##### INPUT ROWS #####
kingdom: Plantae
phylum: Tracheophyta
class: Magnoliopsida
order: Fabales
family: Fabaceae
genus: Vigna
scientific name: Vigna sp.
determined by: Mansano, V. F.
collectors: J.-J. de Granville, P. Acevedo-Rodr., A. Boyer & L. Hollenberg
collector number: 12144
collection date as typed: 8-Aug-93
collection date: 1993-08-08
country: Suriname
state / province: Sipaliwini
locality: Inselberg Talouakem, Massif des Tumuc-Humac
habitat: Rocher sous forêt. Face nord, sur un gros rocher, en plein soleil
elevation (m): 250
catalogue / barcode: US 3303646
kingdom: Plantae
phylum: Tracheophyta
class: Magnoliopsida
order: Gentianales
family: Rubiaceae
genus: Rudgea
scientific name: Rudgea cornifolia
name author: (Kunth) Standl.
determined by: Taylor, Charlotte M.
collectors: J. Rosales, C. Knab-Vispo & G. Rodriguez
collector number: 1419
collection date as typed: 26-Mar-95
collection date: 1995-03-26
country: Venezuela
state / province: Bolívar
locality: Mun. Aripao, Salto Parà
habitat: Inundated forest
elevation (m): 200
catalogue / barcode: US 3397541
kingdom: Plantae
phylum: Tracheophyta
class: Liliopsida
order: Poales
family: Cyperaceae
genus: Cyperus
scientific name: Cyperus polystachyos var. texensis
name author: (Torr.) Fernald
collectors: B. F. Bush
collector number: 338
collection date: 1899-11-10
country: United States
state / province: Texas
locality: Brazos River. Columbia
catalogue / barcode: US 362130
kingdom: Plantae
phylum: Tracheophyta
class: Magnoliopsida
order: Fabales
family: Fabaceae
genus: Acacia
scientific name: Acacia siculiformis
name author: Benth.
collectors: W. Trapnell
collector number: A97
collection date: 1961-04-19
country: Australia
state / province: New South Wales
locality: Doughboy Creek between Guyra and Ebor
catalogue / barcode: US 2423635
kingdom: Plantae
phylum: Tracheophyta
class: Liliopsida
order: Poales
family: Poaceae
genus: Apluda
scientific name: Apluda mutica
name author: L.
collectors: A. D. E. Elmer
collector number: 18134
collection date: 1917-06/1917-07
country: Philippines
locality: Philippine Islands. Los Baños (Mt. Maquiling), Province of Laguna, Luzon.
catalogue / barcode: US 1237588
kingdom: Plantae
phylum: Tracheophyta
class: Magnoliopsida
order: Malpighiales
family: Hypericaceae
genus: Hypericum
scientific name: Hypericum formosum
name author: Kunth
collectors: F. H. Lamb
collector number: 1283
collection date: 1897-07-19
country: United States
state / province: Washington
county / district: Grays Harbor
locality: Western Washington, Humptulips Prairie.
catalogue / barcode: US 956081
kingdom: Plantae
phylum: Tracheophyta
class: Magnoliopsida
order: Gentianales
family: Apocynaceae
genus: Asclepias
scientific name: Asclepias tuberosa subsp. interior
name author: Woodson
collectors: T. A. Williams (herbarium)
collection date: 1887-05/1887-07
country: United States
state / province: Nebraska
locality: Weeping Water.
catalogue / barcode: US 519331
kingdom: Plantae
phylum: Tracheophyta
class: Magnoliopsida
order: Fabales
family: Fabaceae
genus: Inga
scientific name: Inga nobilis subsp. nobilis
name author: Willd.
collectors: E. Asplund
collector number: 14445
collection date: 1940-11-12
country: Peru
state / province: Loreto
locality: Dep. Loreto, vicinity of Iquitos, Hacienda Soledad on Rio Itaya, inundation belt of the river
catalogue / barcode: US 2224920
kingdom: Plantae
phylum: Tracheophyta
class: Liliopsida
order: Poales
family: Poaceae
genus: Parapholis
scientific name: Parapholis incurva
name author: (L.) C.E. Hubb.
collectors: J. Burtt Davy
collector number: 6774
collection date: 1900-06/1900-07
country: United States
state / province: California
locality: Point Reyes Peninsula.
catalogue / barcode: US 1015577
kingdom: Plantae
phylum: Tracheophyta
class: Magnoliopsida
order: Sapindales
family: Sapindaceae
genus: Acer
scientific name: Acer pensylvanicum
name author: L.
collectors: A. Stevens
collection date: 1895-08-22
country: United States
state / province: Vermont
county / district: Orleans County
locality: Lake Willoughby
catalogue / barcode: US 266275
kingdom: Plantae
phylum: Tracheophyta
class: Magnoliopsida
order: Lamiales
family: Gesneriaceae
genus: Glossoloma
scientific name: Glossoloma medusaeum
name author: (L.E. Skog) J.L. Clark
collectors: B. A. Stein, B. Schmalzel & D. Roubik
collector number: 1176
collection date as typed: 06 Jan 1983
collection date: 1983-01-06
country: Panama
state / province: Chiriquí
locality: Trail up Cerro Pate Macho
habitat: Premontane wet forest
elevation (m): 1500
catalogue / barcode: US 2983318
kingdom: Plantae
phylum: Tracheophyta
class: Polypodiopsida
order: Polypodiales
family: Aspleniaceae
#####
◆ **INSTRUCTION**: Rewrite the stretch of material from its first line through the line containing "country: Philippines", putting "site" wherever "locality" appears and keeping everything else the same.

◆ **TASK OUTPUT**:
kingdom: Plantae
phylum: Tracheophyta
class: Magnoliopsida
order: Fabales
family: Fabaceae
genus: Vigna
scientific name: Vigna sp.
determined by: Mansano, V. F.
collectors: J.-J. de Granville, P. Acevedo-Rodr., A. Boyer & L. Hollenberg
collector number: 12144
collection date as typed: 8-Aug-93
collection date: 1993-08-08
country: Suriname
state / province: Sipaliwini
site: Inselberg Talouakem, Massif des Tumuc-Humac
habitat: Rocher sous forêt. Face nord, sur un gros rocher, en plein soleil
elevation (m): 250
catalogue / barcode: US 3303646
kingdom: Plantae
phylum: Tracheophyta
class: Magnoliopsida
order: Gentianales
family: Rubiaceae
genus: Rudgea
scientific name: Rudgea cornifolia
name author: (Kunth) Standl.
determined by: Taylor, Charlotte M.
collectors: J. Rosales, C. Knab-Vispo & G. Rodriguez
collector number: 1419
collection date as typed: 26-Mar-95
collection date: 1995-03-26
country: Venezuela
state / province: Bolívar
site: Mun. Aripao, Salto Parà
habitat: Inundated forest
elevation (m): 200
catalogue / barcode: US 3397541
kingdom: Plantae
phylum: Tracheophyta
class: Liliopsida
order: Poales
family: Cyperaceae
genus: Cyperus
scientific name: Cyperus polystachyos var. texensis
name author: (Torr.) Fernald
collectors: B. F. Bush
collector number: 338
collection date: 1899-11-10
country: United States
state / province: Texas
site: Brazos River. Columbia
catalogue / barcode: US 362130
kingdom: Plantae
phylum: Tracheophyta
class: Magnoliopsida
order: Fabales
family: Fabaceae
genus: Acacia
scientific name: Acacia siculiformis
name author: Benth.
collectors: W. Trapnell
collector number: A97
collection date: 1961-04-19
country: Australia
state / province: New South Wales
site: Doughboy Creek between Guyra and Ebor
catalogue / barcode: US 2423635
kingdom: Plantae
phylum: Tracheophyta
class: Liliopsida
order: Poales
family: Poaceae
genus: Apluda
scientific name: Apluda mutica
name author: L.
collectors: A. D. E. Elmer
collector number: 18134
collection date: 1917-06/1917-07
country: Philippines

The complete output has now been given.